AIM OF THE TASK: Please copy every line of the records below that holds the word "Replace".

Segment Start: DATA FOR THE TASK

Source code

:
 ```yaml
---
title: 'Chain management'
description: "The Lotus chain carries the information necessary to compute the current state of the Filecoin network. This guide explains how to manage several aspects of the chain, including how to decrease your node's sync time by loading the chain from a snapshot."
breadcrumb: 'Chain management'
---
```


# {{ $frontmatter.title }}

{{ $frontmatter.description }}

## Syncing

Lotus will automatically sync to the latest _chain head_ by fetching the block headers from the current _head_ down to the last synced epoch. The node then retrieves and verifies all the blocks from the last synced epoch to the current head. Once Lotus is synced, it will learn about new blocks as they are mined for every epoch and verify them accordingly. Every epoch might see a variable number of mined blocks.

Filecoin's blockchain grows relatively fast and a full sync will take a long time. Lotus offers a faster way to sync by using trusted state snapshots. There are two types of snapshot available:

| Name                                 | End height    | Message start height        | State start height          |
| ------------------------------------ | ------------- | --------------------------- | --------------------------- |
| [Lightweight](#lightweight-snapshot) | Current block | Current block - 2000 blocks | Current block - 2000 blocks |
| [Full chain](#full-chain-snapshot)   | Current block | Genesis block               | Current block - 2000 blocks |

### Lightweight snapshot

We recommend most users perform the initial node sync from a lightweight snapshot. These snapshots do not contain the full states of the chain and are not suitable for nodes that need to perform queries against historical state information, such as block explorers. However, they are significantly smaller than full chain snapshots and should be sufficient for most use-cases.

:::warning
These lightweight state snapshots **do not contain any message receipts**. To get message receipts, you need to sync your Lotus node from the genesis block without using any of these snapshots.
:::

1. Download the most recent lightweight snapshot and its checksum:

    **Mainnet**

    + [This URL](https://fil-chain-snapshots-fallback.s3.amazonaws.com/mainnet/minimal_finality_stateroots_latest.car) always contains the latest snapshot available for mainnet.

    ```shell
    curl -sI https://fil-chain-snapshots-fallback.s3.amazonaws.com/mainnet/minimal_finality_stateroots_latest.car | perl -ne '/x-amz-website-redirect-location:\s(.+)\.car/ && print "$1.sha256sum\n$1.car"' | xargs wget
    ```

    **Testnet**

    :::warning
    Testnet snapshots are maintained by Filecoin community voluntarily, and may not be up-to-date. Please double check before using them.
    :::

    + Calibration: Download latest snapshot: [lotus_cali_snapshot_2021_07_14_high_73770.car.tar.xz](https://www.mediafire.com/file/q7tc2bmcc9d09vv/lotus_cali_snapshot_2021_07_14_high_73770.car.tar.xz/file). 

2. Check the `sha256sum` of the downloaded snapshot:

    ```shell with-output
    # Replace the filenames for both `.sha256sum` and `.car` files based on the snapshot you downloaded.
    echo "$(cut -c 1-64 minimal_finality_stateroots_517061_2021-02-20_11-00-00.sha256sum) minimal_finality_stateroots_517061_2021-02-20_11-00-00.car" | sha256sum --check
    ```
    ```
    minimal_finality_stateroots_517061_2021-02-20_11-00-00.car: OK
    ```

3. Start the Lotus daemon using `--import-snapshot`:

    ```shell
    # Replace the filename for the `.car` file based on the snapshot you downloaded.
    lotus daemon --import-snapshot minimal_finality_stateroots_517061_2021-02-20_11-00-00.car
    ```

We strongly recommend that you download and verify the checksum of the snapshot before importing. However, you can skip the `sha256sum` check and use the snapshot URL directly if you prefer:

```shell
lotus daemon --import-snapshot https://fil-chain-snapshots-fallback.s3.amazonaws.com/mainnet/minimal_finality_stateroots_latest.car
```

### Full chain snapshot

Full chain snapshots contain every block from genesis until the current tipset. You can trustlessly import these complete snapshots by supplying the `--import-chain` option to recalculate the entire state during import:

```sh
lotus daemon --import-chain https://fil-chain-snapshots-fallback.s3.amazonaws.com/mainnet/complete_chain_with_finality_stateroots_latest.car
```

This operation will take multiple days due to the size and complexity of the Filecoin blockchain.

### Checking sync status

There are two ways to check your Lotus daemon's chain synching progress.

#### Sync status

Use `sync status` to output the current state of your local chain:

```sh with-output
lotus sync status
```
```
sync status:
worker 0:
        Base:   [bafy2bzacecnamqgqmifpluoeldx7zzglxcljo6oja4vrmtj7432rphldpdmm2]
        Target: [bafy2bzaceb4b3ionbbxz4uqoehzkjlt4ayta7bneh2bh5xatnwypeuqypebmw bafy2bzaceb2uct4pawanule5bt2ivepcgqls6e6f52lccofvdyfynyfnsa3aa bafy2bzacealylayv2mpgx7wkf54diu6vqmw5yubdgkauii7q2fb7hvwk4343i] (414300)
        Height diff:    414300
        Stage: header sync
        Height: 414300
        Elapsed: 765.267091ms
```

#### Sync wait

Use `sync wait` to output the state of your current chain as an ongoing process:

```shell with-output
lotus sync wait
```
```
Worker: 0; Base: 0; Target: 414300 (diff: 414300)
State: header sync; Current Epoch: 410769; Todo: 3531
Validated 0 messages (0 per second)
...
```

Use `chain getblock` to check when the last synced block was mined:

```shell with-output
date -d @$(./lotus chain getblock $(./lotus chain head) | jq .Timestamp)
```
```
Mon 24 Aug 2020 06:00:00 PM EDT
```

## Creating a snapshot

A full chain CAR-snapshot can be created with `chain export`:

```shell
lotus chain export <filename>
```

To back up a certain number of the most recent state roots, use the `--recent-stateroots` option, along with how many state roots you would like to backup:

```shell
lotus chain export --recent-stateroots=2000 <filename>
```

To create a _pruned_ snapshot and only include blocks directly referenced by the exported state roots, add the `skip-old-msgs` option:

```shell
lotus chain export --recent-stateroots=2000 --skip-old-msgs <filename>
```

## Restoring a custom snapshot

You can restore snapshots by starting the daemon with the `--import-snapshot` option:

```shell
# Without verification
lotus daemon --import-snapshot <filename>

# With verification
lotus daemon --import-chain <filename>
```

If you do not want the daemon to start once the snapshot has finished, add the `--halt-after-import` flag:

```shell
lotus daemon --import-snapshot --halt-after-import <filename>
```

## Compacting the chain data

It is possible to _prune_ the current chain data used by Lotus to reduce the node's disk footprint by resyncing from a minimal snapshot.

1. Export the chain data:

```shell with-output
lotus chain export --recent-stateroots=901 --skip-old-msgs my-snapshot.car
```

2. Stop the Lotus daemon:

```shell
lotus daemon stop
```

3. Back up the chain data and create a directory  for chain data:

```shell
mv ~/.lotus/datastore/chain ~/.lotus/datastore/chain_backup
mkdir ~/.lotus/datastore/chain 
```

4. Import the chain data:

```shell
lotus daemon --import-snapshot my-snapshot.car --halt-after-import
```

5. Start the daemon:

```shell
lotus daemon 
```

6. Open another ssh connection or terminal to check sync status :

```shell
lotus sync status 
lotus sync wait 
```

Segment End: DATA FOR THE TASK

WRITTEN RESPONSE:
    # Replace the filenames for both `.sha256sum` and `.car` files based on the snapshot you downloaded.
    # Replace the filename for the `.car` file based on the snapshot you downloaded.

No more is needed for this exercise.